▶ [Отрывок для чтения]
↓

Естественно, первым делом запросили специалистов, Савинского и Неклюдова. Оба сошлись на том, что использовать внутренние сложности, в принципе, можно, если (Неклюдов) «найти возможность изгнания или иной способ устранения» Фердинанда, который «есть мотор и главная причина войны, препятствующая ее прекращению в нынешнем формате». То есть (Савинский) «путем внутренней революции».

То есть, предлагался путч. Но, правда, чтобы не ставить под сомнение принцип монархии, «Не подавать вида нашего вмешательства, а только осторожно вселить в умы болгар, что не только лично король, но и вся его династия не внушают нам доверие». При этом, интронизация кронпринца Бориса считалась нежелательной, поскольку, по Савинскому, «неизбежно повторится история Милана и Александра, и Фердинанд явится опять, но в новой роли, злым гением Болгарии, а безвольный молодой король — его послушным орудием».

↑

▶ [Данные для упражнения]
↓

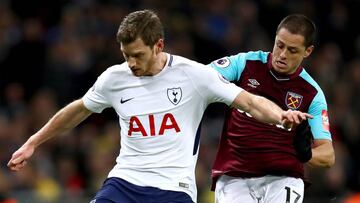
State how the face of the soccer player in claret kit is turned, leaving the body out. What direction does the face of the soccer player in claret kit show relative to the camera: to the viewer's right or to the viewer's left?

↑

▶ [Задание 1]
Изложите содержание отрывка о Фердинанде в двух предложениях.
▶ [Задание 2]
Почему, согласно отрывку о Фердинанде, Савинский считал интронизацию кронпринца Бориса нежелательной?
▶ [Задание 3]
Продолжите отрывок о Фердинанде, начав сразу после его последнего предложения.

▶ [Ответ 1]
Савинский и Неклюдов сошлись на том, что внутренние сложности можно использовать, если устранить Фердинанда как главную причину войны путем внутренней революции, то есть предлагался путч. При этом вмешательство следовало скрывать, внушая болгарам недоверие ко всей династии, а интронизацию кронпринца Бориса считали нежелательной.

▶ [Ответ 2]
По его мнению, неизбежно повторилась бы история Милана и Александра: Фердинанд вернулся бы в роли злого гения Болгарии, а безвольный молодой король стал бы его послушным орудием.

▶ [Ответ 3]
Как ни парадоксально, «принцип монархии» никого в «оплоте монархизма» не волновал. «Всякий иностранный принц, - писал Савинский, - не только из ныне дружественных нам Домов, но даже из нашего Царствующего Дома, хоть бы и Великий Князь, а тем более основатель национальной династии, сделавшись болгарским королем, будет неизбежно, силою вещей, стараться увеличить территорию и мощь своей новой страны. И чем ближе он будет к нам, чем вернее нам, тем нам будет труднее противиться.

Поэтому было бы практичнее всего способствовать будущему временному правительству превратиться в республиканское или федеральное. При страшной склонности болгар к политиканству такое правительство на многие годы занялось бы своими склоками, и таким образом одна из наших задач на Балканах воспрепятствовать созданию слишком сильных государств была бы достигнута».

Согласитесь, очень честно и прямо. Не менее, чем в «Записке» некоего Неёлова по «сербскому» вопросу, где рекомендовалось учитывать, что после победы «ныне кровно близкий нам Дом Карагеоргиевичей, очистив себя участием в войне от позора 1903 года в глазах Европы, вряд ли будет по-прежнему вполне бескорыстно верен России, и в этой связи, следует продумывать меры для его будущего обуздания».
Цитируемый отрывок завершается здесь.